Sometimes I can’t see it coming, but It's still there.
It tugs my hand on the street and watches.
It’s a silence. A grating glance from
A Caliban that cuts the sun in two
And covers me in shadow.

This time outside the Wetherspoon's
The monsters looked past my fluidity to the
Little man with the silver beard,
Carrying a folded paperback and
Wearing  sandals.
His companion is taller, and they look so out of place
In this, murky, dark, London Street.
There’s a line of coats,
Ten stiff green bottles snorting about the weather,
The football and another cancelled bus.
Their top-dog, a haystack of a man, hugs his leather coat
And the word queer slips from his lips.
The man with the silver beard looks scared and I am too.
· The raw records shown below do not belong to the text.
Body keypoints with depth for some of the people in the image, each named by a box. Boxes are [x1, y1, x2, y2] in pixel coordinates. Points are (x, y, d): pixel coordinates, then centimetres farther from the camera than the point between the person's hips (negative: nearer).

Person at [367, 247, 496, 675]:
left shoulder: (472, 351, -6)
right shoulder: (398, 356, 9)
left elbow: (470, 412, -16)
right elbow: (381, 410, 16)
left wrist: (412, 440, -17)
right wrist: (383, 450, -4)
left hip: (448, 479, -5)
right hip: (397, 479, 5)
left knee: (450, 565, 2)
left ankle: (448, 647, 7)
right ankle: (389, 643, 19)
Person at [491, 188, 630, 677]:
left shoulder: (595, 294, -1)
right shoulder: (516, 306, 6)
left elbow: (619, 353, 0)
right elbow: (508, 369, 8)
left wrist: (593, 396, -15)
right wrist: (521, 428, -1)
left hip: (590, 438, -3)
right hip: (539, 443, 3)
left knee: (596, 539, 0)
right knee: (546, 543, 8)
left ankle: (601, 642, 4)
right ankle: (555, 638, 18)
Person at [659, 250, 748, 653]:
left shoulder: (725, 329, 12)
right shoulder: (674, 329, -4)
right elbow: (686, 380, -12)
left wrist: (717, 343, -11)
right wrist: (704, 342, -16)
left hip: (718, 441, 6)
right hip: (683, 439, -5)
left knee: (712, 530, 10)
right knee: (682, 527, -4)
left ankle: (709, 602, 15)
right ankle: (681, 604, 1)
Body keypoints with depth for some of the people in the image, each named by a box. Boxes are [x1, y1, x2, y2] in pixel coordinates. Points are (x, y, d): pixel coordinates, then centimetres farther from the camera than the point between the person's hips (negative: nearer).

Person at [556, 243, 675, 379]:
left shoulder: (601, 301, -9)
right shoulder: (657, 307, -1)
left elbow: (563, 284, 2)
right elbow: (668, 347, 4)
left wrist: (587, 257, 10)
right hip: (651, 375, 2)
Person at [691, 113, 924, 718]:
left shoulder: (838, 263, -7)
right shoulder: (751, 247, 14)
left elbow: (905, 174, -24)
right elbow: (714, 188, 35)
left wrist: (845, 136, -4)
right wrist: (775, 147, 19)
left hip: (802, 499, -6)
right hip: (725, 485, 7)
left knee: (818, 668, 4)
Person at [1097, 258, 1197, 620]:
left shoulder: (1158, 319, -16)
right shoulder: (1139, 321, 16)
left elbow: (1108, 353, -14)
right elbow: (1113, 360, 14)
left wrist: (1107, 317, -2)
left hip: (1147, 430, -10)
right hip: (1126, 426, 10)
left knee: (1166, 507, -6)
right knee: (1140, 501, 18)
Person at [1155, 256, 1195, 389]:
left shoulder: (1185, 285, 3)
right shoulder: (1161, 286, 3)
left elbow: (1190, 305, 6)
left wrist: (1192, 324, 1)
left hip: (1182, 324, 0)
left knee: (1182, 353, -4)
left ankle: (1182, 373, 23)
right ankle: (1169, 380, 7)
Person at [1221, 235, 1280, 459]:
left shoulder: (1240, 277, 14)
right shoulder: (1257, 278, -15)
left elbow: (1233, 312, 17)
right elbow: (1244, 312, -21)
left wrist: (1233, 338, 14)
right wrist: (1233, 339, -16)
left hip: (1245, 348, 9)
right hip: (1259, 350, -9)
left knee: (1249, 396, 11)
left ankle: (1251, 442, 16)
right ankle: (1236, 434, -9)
It could all ignite in a second.
Discretely I stare at the haystack and his long drooping moustache.
It sparkles under the moonlight now the Sun has gone
I wish I could tear it from his lips
But sometimes silence sits better.

Roberta Francis is a graduate of the MA in Creative Writing at the Open University.  She is a spoken word poet/novelist and is currently finishing her first novel. She has been published in the York Literary Review, Spontaneous Poetics, Off The Coast, and Spoken Word Anti-Hate Anthology.